Ces accommodements doivent ainsi tenir compte du fait qu’une étudiante pourrait ne pas vouloir faire de stages le samedi. Le risque d’un effet boule de neige que pourraient avoir les demandes d’accommodement n’est pas en soi un élément de contrainte excessive, selon la professeure. «Une fois que l’Université a accepté une personne sur la base de critères d’admissibilité, il est interdit d’établir des distinctions discriminatoires à l’endroit de cette personne.»

Mais pour Mme Vissandjée, la formation doit dépasser les accommodements et amener les intervenants à comprendre comment se construit l’identité. «Il faut mieux comprendre la frontière symbolique de l’identité pour comprendre la façon de percevoir de l’autre et relativiser nos représentations identitaires à la fois personnelles, professionnelles et institutionnelles.»

Dans l’esprit de la professeure, ce questionnement doit se faire de part et d’autre, c’est-à-dire tant chez le personnel provenant de la société d’accueil que chez celui des communautés culturelles.

Mutilations génitales

Cette sensibilisation doit aussi englober les valeurs des patients. Dans les services de santé se pose inévitablement l’épineux problème de l’excision, une question sur laquelle travaille Bilkis Vissandjée depuis une dizaine d’années. Cette pratique est illégale au Canada, mais les intervenantes savent qu’il s’en pratique à Montréal, de même que des circoncisions à froid et sans soins adéquats, à des âges aussi avancés que 11 ou 12 ans.

Au Québec, toute personne qui soupçonne qu’une fillette risque de subir une mutilation génitale est en droit de signaler le cas à la Direction de la protection de la jeunesse. Fait surprenant, les interventions de Mme Vissandjée auprès des étudiantes ont davantage pour but de leur faire comprendre ce rôle puisqu’elles seraient plutôt portées à penser qu’il s’agit d’une affaire strictement personnelle et à adopter une attitude de non-ingérence.

Dans les hôpitaux, on considère même comme un accommodement raisonnable de consentir à la demande d’une femme infibulée (dont les grandes lèvres ont été suturées) d’accoucher par césarienne plutôt que de procéder à une désinfibulation. «Cette possibilité est accordée sur la base de l’impact psychologique que pourrait avoir la désinfibulation», indique Mme Vissandjée

Par rapport à ces mutilations, la professeure privilégie de nouveau l’information et la compréhension. «Je suis évidemment contre les mutilations génitales, mais la dénonciation n’est pas la bonne attitude, souligne-t-elle. Il faut d’abord comprendre pourquoi cette règle existe sans nécessairement imposer nos vues. Il faut aussi faire comprendre à ces femmes que la chose est illégale au Canada et les éduquer à la pratique de citoyenneté. En tant que mères, elles se doivent de donner les meilleures conditions possibles d’éducation et de succès à leurs filles. Elles ont choisi la citoyenneté canadienne – du moins celles qui ne revendiquent pas le statut de réfugiées –, cela comporte des prérogatives et une pratique citoyenne conséquente.»
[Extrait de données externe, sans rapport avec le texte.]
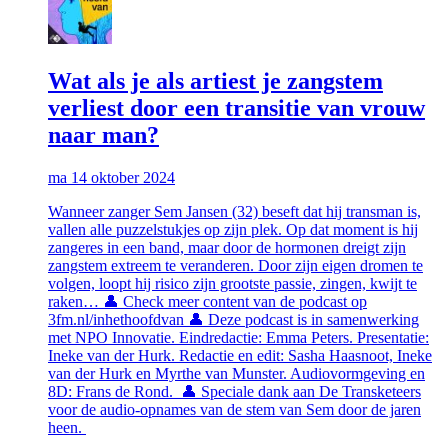
Wat als je als artiest je zangstem
verliest door een transitie van vrouw
naar man?
ma 14 oktober 2024
Wanneer zanger Sem Jansen (32) beseft dat hij transman is,
vallen alle puzzelstukjes op zijn plek. Op dat moment is hij
zangeres in een band, maar door de hormonen dreigt zijn
zangstem extreem te veranderen. Door zijn eigen dromen te
volgen, loopt hij risico zijn grootste passie, zingen, kwijt te
raken… 👤 Check meer content van de podcast op
3fm.nl/inhethoofdvan 👤 Deze podcast is in samenwerking
met NPO Innovatie. Eindredactie: Emma Peters. Presentatie:
Ineke van der Hurk. Redactie en edit: Sasha Haasnoot, Ineke
van der Hurk en Myrthe van Munster. Audiovormgeving en
8D: Frans de Rond. 👤 Speciale dank aan De Transketeers
voor de audio-opnames van de stem van Sem door de jaren
heen.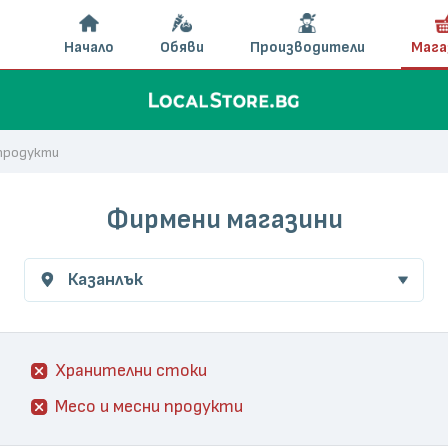
Начало
Обяви
Производители
Мага
 продукти
Фирмени магазини
Казанлък
Хранителни стоки
Месо и месни продукти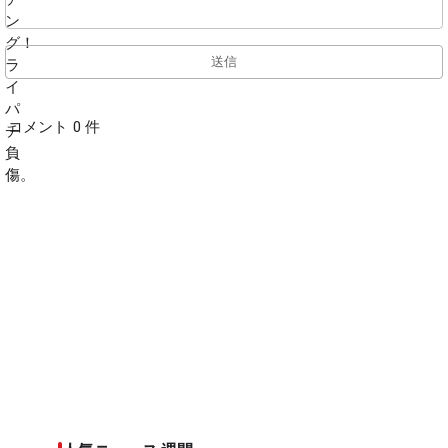
送信
コメント 0 件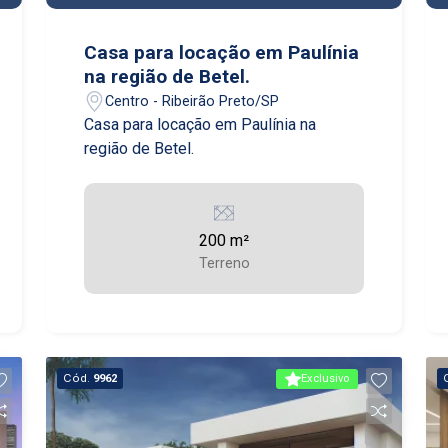
Casa para locação em Paulínia
na região de Betel.
Centro - Ribeirão Preto/SP
Casa para locação em Paulínia na
região de Betel.
200 m²
Terreno
Cód.
9962
Exclusivo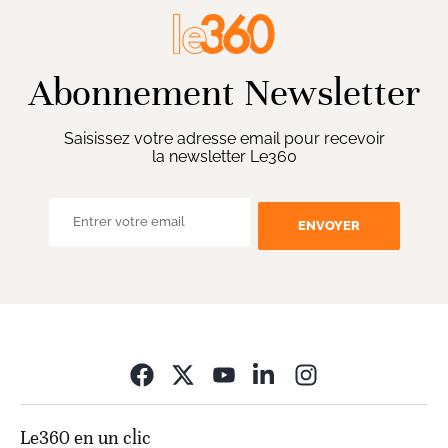
Abonnement Newsletter
Saisissez votre adresse email pour recevoir
la newsletter Le360
ENVOYER
Opens in new wi
Le360 en un clic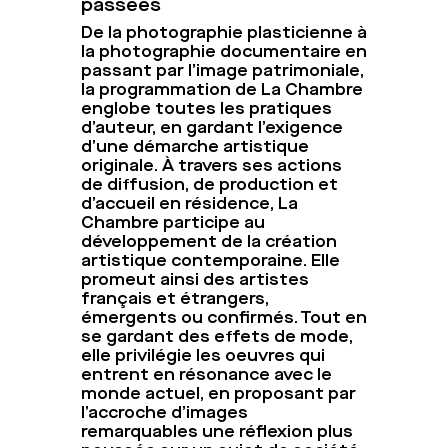
passées
De la photographie plasticienne à
la photographie documentaire en
passant par l’image patrimoniale,
la programmation de La Chambre
englobe toutes les pratiques
d’auteur, en gardant l’exigence
d’une démarche artistique
originale. À travers ses actions
de diffusion, de production et
d’accueil en résidence, La
Chambre participe au
développement de la création
artistique contemporaine. Elle
promeut ainsi des artistes
français et étrangers,
émergents ou confirmés. Tout en
se gardant des effets de mode,
elle privilégie les oeuvres qui
entrent en résonance avec le
monde actuel, en proposant par
l’accroche d’images
remarquables une réflexion plus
Les avantages de la modernité reposent en fait sur des valeurs qu’il importe de préserver pour éviter que le relativisme culturel conduise à un gruyère social, un risque dont notre société n’est pas à l’abri, estime Mme Vissandjée.

«Le multiculturalisme pose la question de l’affirmation des normes sans tomber dans le piège de l’intolérance, signale-t-elle. Il faut savoir où mettre les balises, mais surtout comment les mettre et avec qui.»

Pour faire bouger les choses, la professeure croit qu’il faut davantage travailler en partenariat avec les groupes communautaires, qui ne sont pas suffisamment soutenus financièrement ni adéquatement informés. Le défi consiste à contrer l’excision sans s’aliéner les communautés visées.